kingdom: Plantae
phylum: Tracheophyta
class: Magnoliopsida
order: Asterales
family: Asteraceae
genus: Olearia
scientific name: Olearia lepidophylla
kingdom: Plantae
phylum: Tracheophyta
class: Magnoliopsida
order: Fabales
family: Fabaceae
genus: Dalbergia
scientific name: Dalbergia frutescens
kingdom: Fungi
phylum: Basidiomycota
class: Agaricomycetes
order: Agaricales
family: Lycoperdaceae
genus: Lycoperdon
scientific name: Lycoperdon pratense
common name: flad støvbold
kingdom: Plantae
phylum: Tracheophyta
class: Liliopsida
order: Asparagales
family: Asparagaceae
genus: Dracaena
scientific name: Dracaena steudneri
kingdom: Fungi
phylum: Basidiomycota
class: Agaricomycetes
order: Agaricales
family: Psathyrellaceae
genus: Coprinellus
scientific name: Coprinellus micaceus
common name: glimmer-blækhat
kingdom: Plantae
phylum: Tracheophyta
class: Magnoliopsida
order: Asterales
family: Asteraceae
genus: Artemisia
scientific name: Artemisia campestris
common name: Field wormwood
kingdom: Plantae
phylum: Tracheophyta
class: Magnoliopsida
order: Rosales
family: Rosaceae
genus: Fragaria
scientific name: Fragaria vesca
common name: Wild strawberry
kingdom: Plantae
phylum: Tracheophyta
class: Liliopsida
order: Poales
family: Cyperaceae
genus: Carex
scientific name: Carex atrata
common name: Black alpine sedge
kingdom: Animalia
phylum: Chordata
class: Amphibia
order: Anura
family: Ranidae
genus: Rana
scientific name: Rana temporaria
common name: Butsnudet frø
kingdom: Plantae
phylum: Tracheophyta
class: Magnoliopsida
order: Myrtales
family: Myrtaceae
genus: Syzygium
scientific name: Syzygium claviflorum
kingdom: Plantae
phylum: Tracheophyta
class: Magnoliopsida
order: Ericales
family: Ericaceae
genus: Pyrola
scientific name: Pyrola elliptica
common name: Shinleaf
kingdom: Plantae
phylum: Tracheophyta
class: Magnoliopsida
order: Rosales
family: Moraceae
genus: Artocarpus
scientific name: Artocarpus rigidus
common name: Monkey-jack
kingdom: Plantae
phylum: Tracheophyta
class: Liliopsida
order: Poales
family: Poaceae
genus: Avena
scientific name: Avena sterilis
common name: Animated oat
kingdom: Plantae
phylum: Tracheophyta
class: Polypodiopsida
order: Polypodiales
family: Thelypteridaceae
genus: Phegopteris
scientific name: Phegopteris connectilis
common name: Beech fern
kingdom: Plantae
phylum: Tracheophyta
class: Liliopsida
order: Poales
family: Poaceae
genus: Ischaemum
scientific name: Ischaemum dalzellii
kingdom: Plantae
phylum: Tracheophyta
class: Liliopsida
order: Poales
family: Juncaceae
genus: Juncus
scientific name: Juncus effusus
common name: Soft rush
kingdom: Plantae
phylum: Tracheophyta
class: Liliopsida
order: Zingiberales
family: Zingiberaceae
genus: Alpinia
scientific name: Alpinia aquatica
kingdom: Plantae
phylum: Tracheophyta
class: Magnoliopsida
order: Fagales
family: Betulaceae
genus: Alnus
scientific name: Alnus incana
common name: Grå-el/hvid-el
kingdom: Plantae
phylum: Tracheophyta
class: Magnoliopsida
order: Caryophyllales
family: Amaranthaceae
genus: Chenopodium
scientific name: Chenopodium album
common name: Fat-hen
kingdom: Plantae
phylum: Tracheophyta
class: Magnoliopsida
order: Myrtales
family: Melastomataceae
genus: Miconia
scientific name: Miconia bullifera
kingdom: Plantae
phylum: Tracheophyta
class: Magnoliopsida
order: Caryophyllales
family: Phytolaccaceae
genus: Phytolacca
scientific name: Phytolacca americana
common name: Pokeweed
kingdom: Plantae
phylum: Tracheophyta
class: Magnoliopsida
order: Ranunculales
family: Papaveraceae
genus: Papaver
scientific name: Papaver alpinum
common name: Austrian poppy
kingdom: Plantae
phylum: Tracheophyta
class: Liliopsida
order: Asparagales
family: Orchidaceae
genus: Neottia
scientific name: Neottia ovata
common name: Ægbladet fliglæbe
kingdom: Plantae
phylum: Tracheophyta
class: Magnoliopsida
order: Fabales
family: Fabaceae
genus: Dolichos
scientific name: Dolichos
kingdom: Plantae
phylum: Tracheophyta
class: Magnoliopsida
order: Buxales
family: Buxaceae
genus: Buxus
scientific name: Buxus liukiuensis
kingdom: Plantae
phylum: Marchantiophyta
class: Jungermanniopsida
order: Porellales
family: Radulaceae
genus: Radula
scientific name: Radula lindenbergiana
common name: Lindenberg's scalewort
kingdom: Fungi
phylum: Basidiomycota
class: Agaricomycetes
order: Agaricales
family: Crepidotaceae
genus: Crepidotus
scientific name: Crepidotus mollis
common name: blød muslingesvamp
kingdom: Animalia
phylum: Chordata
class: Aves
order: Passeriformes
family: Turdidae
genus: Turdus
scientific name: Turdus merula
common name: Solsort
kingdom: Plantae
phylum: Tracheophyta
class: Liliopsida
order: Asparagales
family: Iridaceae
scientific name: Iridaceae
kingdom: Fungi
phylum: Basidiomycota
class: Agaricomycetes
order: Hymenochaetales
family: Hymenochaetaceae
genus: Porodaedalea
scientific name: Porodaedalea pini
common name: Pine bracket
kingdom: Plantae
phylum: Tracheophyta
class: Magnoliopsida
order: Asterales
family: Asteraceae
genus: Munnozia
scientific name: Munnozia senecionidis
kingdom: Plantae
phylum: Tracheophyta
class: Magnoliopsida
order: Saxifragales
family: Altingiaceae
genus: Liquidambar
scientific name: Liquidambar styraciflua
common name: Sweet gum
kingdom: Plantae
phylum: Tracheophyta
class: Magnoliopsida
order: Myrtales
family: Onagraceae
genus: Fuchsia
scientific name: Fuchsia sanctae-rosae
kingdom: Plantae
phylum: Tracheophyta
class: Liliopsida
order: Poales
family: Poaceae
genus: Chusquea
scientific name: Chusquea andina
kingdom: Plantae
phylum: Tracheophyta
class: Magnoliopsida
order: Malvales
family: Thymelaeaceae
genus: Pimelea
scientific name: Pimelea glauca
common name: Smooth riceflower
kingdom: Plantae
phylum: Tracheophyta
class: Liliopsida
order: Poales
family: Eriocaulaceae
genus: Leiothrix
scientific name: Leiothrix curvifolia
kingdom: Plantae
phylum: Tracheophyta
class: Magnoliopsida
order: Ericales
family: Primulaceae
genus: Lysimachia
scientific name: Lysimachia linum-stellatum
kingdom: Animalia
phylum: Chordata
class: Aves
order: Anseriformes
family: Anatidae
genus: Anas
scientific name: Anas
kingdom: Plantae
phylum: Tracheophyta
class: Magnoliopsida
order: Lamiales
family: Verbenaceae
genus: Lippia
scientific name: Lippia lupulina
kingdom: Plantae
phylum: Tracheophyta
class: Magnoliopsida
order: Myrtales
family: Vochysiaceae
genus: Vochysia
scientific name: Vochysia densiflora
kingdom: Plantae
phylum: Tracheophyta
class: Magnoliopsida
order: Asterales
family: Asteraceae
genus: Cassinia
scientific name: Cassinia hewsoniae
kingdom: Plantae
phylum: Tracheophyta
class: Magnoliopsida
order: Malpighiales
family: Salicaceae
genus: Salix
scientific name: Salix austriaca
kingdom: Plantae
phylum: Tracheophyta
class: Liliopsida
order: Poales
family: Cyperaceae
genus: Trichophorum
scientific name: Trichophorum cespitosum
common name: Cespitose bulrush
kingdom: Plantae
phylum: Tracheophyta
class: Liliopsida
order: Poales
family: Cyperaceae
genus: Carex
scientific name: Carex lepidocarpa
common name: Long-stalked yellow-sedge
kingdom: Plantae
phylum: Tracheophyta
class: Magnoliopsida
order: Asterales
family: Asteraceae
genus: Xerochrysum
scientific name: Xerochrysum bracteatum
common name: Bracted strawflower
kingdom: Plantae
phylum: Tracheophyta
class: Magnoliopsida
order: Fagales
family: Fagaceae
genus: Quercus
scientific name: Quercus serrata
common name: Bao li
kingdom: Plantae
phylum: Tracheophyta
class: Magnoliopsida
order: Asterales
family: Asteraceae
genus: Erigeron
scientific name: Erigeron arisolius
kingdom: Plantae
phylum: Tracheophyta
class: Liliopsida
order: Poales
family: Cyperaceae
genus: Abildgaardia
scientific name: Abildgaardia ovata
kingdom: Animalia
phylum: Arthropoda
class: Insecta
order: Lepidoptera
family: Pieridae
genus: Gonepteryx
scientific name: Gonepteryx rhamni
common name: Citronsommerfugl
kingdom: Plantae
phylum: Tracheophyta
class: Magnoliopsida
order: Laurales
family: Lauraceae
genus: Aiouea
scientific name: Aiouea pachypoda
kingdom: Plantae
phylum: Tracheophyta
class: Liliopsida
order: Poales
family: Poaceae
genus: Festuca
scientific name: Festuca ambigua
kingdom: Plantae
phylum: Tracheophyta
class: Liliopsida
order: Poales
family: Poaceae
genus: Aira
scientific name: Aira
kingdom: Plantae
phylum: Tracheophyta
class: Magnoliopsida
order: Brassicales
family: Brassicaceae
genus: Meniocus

--*--

EXERCISE TASK
Reproduce the items from the beginning through the line containing "common name: Black alpine sedge", inclusive, replacing "scientific name" with "binomial name" wherever it occurs and keeping everything else the same.

WRITTEN RESPONSE
kingdom: Plantae
phylum: Tracheophyta
class: Magnoliopsida
order: Asterales
family: Asteraceae
genus: Olearia
binomial name: Olearia lepidophylla
kingdom: Plantae
phylum: Tracheophyta
class: Magnoliopsida
order: Fabales
family: Fabaceae
genus: Dalbergia
binomial name: Dalbergia frutescens
kingdom: Fungi
phylum: Basidiomycota
class: Agaricomycetes
order: Agaricales
family: Lycoperdaceae
genus: Lycoperdon
binomial name: Lycoperdon pratense
common name: flad støvbold
kingdom: Plantae
phylum: Tracheophyta
class: Liliopsida
order: Asparagales
family: Asparagaceae
genus: Dracaena
binomial name: Dracaena steudneri
kingdom: Fungi
phylum: Basidiomycota
class: Agaricomycetes
order: Agaricales
family: Psathyrellaceae
genus: Coprinellus
binomial name: Coprinellus micaceus
common name: glimmer-blækhat
kingdom: Plantae
phylum: Tracheophyta
class: Magnoliopsida
order: Asterales
family: Asteraceae
genus: Artemisia
binomial name: Artemisia campestris
common name: Field wormwood
kingdom: Plantae
phylum: Tracheophyta
class: Magnoliopsida
order: Rosales
family: Rosaceae
genus: Fragaria
binomial name: Fragaria vesca
common name: Wild strawberry
kingdom: Plantae
phylum: Tracheophyta
class: Liliopsida
order: Poales
family: Cyperaceae
genus: Carex
binomial name: Carex atrata
common name: Black alpine sedge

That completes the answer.